Esa fuente era JCMT0402-0424, una galaxia polvorienta con formación estelar de núcleo compacto situada a un corrimiento al rojo de z = 2.988 . Esto la sitúa a un tiempo de viaje de la luz de unos 11 mil millones de años, justo en la época que los astrónomos llaman el "mediodía cósmico", cuando la formación de estrellas en el universo estaba en su apogeo.
La galaxia revelada por ALMA desafió todas las expectativas. Corrigiendo la magnificación de la lente, su núcleo es extraordinariamente compacto —quizás de solo unos 1.500 años luz de diámetro— y brilla con una luminosidad infrarroja equivalente a billones de soles . Esta energía proviene de un ritmo frenético de formación estelar, creando nuevas estrellas a un paso acelerado en un entorno denso y rico en gas, envuelto en polvo.
Un dato crucial fue que las observaciones no encontraron evidencia de un núcleo galáctico activo (AGN, por sus siglas en inglés). "Shadow Blaster" no tiene una contraparte brillante en rayos X o rayos gamma, la firma inconfundible de un agujero negro supermasivo devorando materia . El análisis espectral del gas de la galaxia mostró estructuras de velocidad complejas, típicas de brotes estelares compactos, y no los flujos de salida que suelen generar los agujeros negros centrales
. La probabilidad de encontrar por casualidad una fuente submilimétrica tan extrema dentro de la región de contención del 90% del neutrino es inferior al 1%, lo que vincula fuertemente la partícula con la propia galaxia en formación estelar
.
Este hallazgo supone un cambio de paradigma para la astronomía de múltiples mensajeros (que combina luz, ondas gravitacionales y partículas). Durante casi una década, las únicas dos fuentes de neutrinos extragalácticos de alta energía confirmadas y estables eran núcleos galácticos activos. En 2018, el blázar TXS 0506+056 fue identificado como la fuente del neutrino IC-170922A . En 2022, la Colaboración IceCube anunció evidencia de neutrinos provenientes de la galaxia Seyfert cercana NGC 1068 (Messier 77)
. Estos descubrimientos cimentaron la idea de que los agujeros negros supermasivos activos —con sus potentes chorros y núcleos densos— eran los motores principales para acelerar rayos cósmicos a las energías necesarias para producir neutrinos de alta energía.

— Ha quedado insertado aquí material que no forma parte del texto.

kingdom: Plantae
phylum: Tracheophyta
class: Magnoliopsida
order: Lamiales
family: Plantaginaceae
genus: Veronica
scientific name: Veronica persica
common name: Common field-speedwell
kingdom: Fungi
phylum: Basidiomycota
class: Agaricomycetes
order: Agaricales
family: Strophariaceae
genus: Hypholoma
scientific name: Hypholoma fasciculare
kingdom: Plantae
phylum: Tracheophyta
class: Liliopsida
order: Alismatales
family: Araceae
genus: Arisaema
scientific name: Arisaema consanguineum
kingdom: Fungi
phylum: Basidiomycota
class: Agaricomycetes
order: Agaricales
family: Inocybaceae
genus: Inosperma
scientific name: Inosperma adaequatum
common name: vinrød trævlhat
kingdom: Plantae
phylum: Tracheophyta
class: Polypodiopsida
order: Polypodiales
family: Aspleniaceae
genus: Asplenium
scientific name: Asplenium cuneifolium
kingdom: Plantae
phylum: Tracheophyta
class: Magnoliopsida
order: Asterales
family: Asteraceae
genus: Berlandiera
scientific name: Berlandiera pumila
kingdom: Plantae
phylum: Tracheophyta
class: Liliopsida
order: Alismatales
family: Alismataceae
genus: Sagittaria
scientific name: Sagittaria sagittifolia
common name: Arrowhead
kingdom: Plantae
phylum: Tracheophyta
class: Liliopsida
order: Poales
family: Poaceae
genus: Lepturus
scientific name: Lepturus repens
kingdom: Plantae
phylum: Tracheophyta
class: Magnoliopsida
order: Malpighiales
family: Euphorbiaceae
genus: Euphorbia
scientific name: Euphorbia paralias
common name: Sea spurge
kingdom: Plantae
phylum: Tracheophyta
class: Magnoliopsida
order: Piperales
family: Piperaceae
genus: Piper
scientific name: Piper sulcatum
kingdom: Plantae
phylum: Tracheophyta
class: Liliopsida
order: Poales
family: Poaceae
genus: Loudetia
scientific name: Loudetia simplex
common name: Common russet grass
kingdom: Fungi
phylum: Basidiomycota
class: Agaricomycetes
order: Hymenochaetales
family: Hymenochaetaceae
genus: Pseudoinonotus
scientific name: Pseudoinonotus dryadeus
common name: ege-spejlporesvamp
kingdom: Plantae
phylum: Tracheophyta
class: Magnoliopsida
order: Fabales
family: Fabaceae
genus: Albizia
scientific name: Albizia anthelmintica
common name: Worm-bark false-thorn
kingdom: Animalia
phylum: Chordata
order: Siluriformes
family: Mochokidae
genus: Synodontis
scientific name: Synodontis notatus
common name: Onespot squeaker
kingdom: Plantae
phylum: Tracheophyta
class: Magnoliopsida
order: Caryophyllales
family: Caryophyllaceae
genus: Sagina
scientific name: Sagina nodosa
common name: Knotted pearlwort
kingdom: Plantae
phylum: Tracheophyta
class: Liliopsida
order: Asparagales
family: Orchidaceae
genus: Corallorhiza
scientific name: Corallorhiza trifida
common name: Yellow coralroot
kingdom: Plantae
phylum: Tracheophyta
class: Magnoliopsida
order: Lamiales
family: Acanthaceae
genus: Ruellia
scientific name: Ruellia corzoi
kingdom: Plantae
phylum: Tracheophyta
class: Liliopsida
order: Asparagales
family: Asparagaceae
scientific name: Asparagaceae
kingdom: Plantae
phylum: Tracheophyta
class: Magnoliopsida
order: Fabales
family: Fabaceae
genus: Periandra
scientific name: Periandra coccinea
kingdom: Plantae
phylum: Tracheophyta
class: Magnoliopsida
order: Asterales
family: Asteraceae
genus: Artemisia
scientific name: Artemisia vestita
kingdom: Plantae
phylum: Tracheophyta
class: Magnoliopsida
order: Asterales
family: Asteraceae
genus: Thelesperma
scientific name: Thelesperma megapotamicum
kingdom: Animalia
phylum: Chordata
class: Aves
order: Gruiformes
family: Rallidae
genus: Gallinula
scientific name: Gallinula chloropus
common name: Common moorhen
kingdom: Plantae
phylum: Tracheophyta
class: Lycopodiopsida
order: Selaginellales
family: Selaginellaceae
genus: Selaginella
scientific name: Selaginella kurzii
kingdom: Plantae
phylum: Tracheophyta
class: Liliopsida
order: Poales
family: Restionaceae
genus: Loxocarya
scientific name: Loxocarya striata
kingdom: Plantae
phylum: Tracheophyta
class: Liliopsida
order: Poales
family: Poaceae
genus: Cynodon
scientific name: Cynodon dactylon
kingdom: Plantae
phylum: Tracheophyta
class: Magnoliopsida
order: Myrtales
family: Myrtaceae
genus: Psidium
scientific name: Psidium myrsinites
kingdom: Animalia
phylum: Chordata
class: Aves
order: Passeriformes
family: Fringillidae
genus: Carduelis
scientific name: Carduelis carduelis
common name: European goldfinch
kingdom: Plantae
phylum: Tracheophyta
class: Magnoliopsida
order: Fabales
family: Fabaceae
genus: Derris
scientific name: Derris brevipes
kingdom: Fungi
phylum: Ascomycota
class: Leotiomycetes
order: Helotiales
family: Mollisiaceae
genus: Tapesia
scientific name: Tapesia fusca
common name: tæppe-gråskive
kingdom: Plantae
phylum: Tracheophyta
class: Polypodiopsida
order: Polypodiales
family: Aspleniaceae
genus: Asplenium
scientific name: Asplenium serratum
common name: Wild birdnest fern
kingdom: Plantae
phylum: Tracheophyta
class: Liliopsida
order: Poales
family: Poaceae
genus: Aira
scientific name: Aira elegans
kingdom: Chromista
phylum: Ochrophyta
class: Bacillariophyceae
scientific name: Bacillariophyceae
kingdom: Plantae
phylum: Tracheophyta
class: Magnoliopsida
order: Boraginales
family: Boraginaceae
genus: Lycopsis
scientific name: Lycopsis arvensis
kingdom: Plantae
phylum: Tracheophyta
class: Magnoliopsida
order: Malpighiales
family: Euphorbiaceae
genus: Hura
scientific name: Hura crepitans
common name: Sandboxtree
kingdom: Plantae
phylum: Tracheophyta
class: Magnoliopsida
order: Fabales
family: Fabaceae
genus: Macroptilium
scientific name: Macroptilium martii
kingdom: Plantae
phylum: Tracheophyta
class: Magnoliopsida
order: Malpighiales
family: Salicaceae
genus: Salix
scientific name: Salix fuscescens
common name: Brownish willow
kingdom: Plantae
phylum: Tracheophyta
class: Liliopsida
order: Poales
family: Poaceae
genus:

"Shadow Blaster" demuestra que esta visión es incompleta. Proporciona la prueba observacional más sólida hasta la fecha de que una clase diferente de fuente de energía —una galaxia lejana, polvorienta y con un brote estelar masivo— puede generar neutrinos sin ninguna actividad de agujero negro. Los rayos cósmicos energéticos que producen los neutrinos probablemente se aceleran en las ondas de choque de innumerables explosiones de supernova, el final de las estrellas masivas y de corta vida en estos entornos extremos .
Las implicaciones van mucho más allá de esta única galaxia. El Observatorio IceCube ha medido un fondo difuso de neutrinos de alta energía que llegan de todas direcciones, un resplandor no resuelto que excede lo que puede explicarse solo con la población conocida de blázares y AGN. Durante mucho tiempo se sospechó que una fracción significativa de este flujo faltante provenía de galaxias con intensa formación estelar, pero faltaba la evidencia directa .
"Shadow Blaster" proporciona ahora ese vínculo tangible. Al existir en el mediodía cósmico (corrimiento al rojo 2-3), demuestra que la era de máxima formación estelar en el universo fue también una era de copiosa producción de neutrinos . Los brotes estelares compactos y envueltos en polvo, como JCMT0402-0424, que son débiles o invisibles para los telescopios ópticos y de rayos gamma tradicionales, podrían representar una vasta población, previamente oculta, de "fábricas de neutrinos" que colectivamente explican el misterioso fondo difuso
. Este descubrimiento no solo cierra una brecha de larga data en nuestra contabilidad cósmica, sino que también dirige a los astrónomos de neutrinos hacia una nueva clase de objetivos que han estado escondidos a plena vista, oscurecidos por su propio polvo y su distancia extrema.